Пардейро стоит неподвижно, дышит глубоко и медленно, дожидаясь, когда уймется бешеное сердцебиение. Потом принимается искать свой пистолет среди трупов, вповалку лежащих у лестницы и добросовестно обшаренных Ирисом и еще одним легионером. Ирис же и находит пистолет – весь в крови, с прилипшими к рукояти волосами и ошметками мозга – и, обтерев об одежду одного из убитых, протягивает Пардейро.

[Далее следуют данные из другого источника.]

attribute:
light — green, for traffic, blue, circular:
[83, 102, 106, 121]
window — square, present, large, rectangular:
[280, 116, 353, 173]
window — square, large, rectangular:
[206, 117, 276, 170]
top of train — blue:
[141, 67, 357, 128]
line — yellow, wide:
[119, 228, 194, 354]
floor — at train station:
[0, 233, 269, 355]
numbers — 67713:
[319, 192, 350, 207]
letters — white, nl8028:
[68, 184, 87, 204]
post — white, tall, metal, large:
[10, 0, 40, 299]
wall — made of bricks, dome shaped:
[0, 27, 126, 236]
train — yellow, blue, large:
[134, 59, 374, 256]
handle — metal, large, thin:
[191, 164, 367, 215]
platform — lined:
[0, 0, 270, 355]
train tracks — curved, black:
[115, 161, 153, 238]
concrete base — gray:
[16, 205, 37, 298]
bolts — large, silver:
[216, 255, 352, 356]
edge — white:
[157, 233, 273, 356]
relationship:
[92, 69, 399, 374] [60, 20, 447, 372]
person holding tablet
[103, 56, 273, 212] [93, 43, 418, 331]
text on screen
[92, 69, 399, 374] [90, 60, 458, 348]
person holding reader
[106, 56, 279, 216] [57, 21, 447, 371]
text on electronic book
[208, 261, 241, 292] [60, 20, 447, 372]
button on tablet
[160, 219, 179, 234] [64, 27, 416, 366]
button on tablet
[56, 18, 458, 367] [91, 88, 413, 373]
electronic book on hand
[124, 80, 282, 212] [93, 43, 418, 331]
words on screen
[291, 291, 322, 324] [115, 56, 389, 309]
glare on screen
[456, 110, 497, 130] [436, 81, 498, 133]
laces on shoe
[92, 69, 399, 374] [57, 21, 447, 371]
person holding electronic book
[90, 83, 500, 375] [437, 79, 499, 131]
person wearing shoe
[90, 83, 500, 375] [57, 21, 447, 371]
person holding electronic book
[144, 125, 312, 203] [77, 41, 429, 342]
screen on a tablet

Артиллерийский снаряд проносится низко, над самой головой, срезает ветви сосны и разрывается где-то вдали, но майор О’Даффи стоит как стоял, продолжая посасывать сгущенное молоко из жестяной банки. Три пригнувшихся корреспондента медленно выпрямляются.
– Неужто контратака? – спрашивает Фил Табб, еще не отойдя от удивления.
Ирландец невозмутимо кивает. На веснушчатом лбу под коричневым беретом блестит испарина.
– Таков приказ.
– Смысла же нет.
Майор, закинув голову, высасывает последнюю каплю из банки и отбрасывает ее.
– На самом деле есть. Можно будет выиграть время. Ослабить натиск франкистов на этом берегу.
Табб с сомнением показывает на бурую высоту, виднеющуюся меж сосен:
– Вам ее больше не взять.
– Хватит и того, что фашисты полагают иначе.
– Но ведь придется пожертвовать остатками батальона.
– Неизвестно. Может, нам повезет.
– Я хочу это увидеть! – заявляет фотограф Чим Лангер.
– И я, – подхватывает Вивиан.
О’Даффи, сняв очки, тщательно протирает стекла кусочком смятой бумаги. Он грязен, однако бриджи, высокие кожаные гетры, рубашка с засученными рукавами, автоматический пистолет на бедре по-прежнему придают ему облик офицера былых времен.
– Не советую. То ли выйдет, то ли нет. А если нет, все может рухнуть в одну минуту, – он показывает подбородком на Кастельетс. – Фашисты заняли городок. Ответственность за вашу безопасность взять на себя я не могу.
– Мы тебя и не просим.
О’Даффи смотрит очки на свет и, оставшись недоволен, снова принимается протирать стекла.
– Все катится к черту. – Тоскливая гримаса кривит его лицо. – На вашем месте я постарался бы как можно скорей перебраться на тот берег. Еще немного – и будет поздно.
Журналисты переглядываются: Табб смотрит задумчиво, Вивиан – пытливо, Чим – угрюмо. Ирландец, водрузив очки на орлиный нос, пожимает плечами.
– Подумайте, – говорит он настойчиво. – Мы выступаем через двадцать минут.
И с этими словами уходит к сосняку. Табб, провожая его взглядом, озабоченно покачивает головой. Снимает пиджак, отряхивает его от земли и сосновых иголок.
– Пушечное мясо, – говорит он. – Интербригады всегда гонят, как скот на бойню. Шансов у них нет.
Чим с туповатым выражением своего боксерского лица поглаживает камеры, висящие на груди.
– Ну вот что… Мы здесь для того, чтобы увидеть, как это было.
– Увидеть – и рассказать. А о чем, интересно, мы расскажем, если нас, скажем, захватят в плен?